Reputation: 415
I´m trying to clean some strange unicode characters after my HTML parsing, but is still not converting these unicodes.
Original text:
raw = 'If further information is needed, don´t hesitate to contact us. Kind regards, José Ramirez.'
After encoding & decoding:
text = str(raw.encode().decode('unicode_escape'))
Current output:
'If further information is needed, donÃ\x82´t hesitate to contact us. Kind regards, JosÃ\x83© Ramirez'
Desired output:
'If further information is needed, don´t hesitate to contact us. Kind regards, José Ramirez'
Upvotes: 1
Views: 2908
Reputation: 27323
You're doing it the wrong way around. The effect of your raw.encode().decode('unicode_escape')

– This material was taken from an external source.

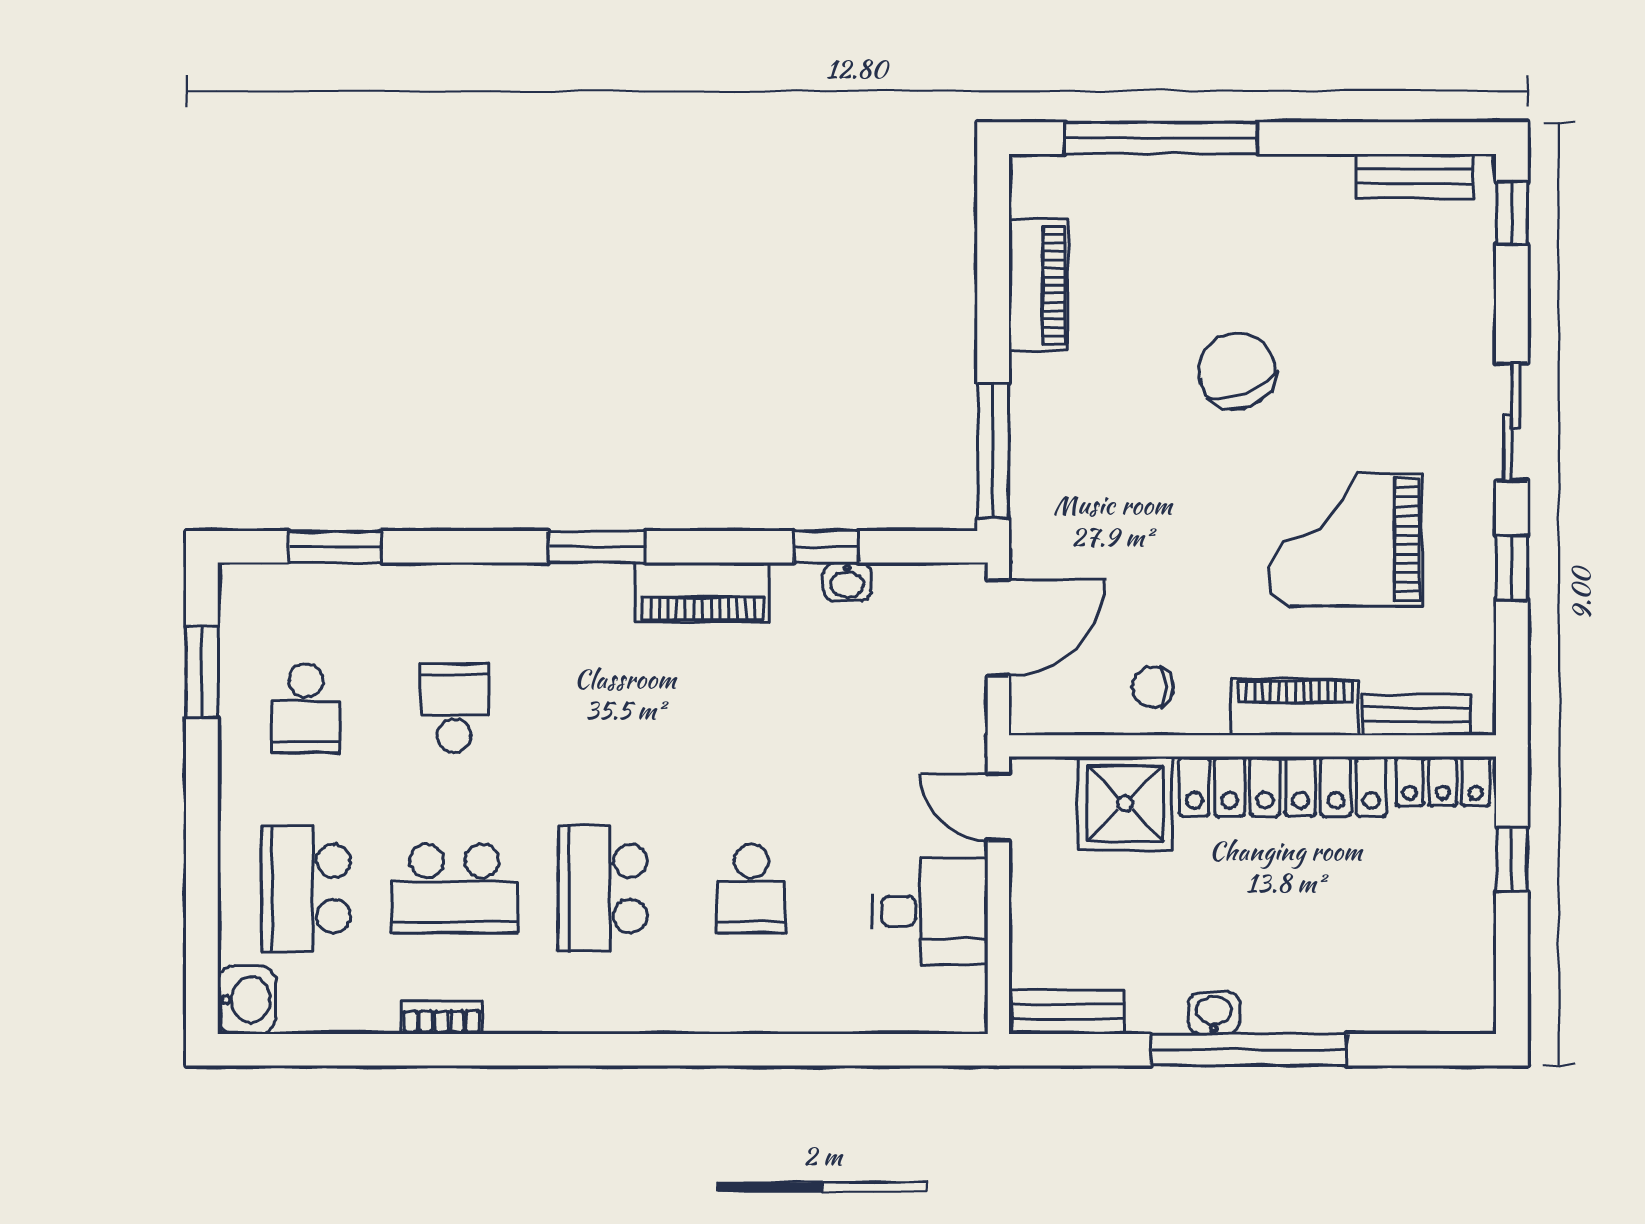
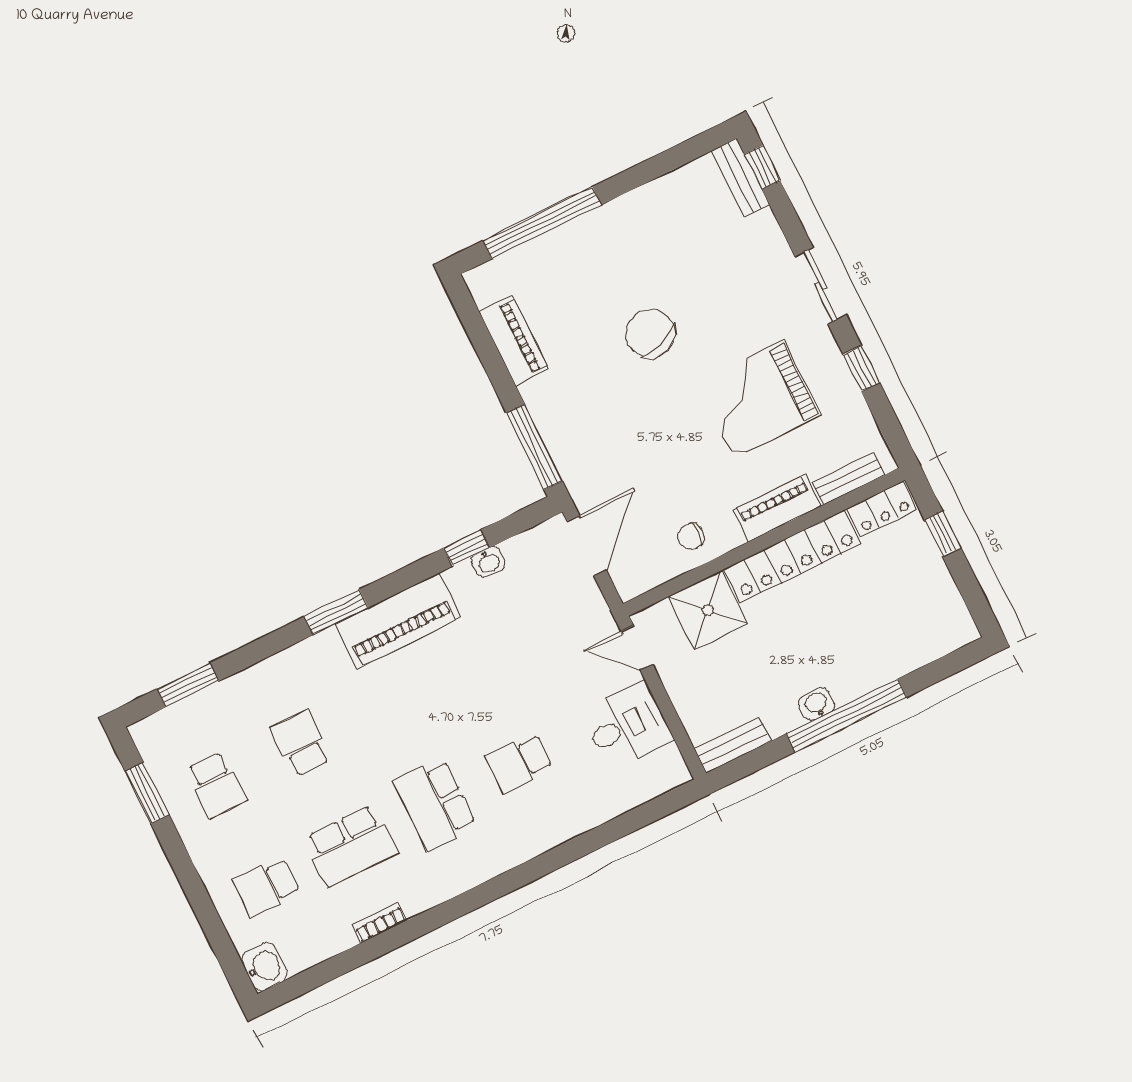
bench: (1415, 176) -> (740, 177), moved, turned 90
piano: (702, 592) -> (398, 621), width x1.37, depth x1.33
school desk: (306, 888) -> (267, 887), width x0.54
school desk: (751, 888) -> (519, 763), turned 90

is the same as raw.encode('utf-8').decode('latin-1')
. What you really want:
>>> raw.encode('latin-1').decode('utf-8')
'If further information is needed, don´t hesitate to contact us. Kind regards, José Ramirez.'
Your string came from someone taking UTF-8 encoded text, but assuming it is Latin-1.
If you have many different variants of Mojibake (the incorrect decoding of text, resulting in gibberish), the ftfy
packages can help:
>>> import ftfy
>>> ftfy.fix_text('If further information is needed, don´t hesitate to contact us. Kind regards, José Ramirez.')
'If further information is needed, don´t hesitate to contact us. Kind regards, José Ramirez.'
Upvotes: 1